The sentiment was echoed by Christopher Markus and Stephen McFeely, the screenwriters of Captain America, the Hollywood action film based on the 70-year-old comic strip character. In another Wall Street Journal “Word Craft” article, the team wrote:

Adapting an existing work for film is usually a process of reduction. Whether it’s a novel or a short story, a true-crime tale or 70 years’ worth of comic books, the first job is distillation. If this means losing someone’s favorite character, so be it. The simple fact is that we can’t put everything on the screen. Darlings must die.5

The phrase rings true because writers, who labor over their ideas and words like expectant mothers, invariably fall in love with their offspring and are reluctant to find fault, and even more reluctant to part with them. In the same manner, presenters who live, breathe, walk, talk, and dream about their businesses, want to share every last detail with their prospective audiences. But audiences do not share their interest, and so presenters, like writers, must kill their darlings.
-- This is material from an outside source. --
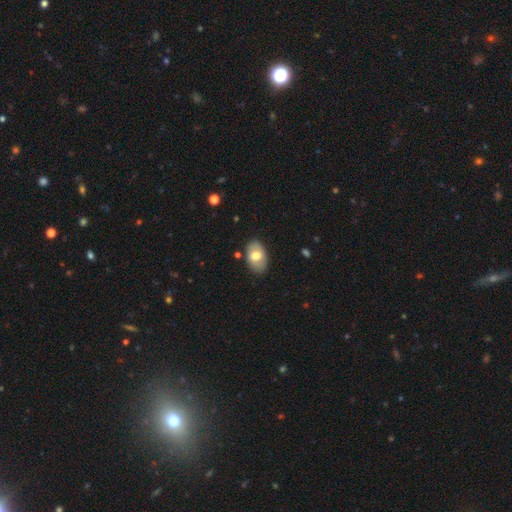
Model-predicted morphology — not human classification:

In presentations, the process begins by assembling all your story elements. A chef prepares for a meal by gathering all the ingredients, seasonings, and utensils, but doesn’t use every last one of them. Once you have assembled all your presentation ingredients, assess every item for its relevance and importance to your audience—not to you. Your audience cannot possibly know your subject as well as you do, and so they do not need to know all that you do. Tell them the time, not how to build a clock.

Delete, discard, omit, slice, dice, or whatever surgical method you choose to eliminate excess baggage. Be merciless. Retain only what your audience needs to know.

Once you have made that first cut, make another pass, and then another. Each time you do, you see your draft with fresh eyes and find another candidate for your scalpel. Follow the advice of the classic Strunk and White’s The Elements of Style: “It is always a good idea to reread your writing later and ruthlessly delete the excess.”6

Bestselling horror novelist Stephen King—who knows a thing or two about ruthless killing—follows a similar practice. In his 2000 book On Writing, he shared a note his editor once sent to him: “You need to revise for length. Formula: 2nd Draft = 1st Draft – 10%.”7

Deal with your vast mass of unwieldy material in your preparation, not in your presentation; behind the scenes, not in front of the room. A gentler way of saying “kill your darlings” is “when in doubt, leave it out.”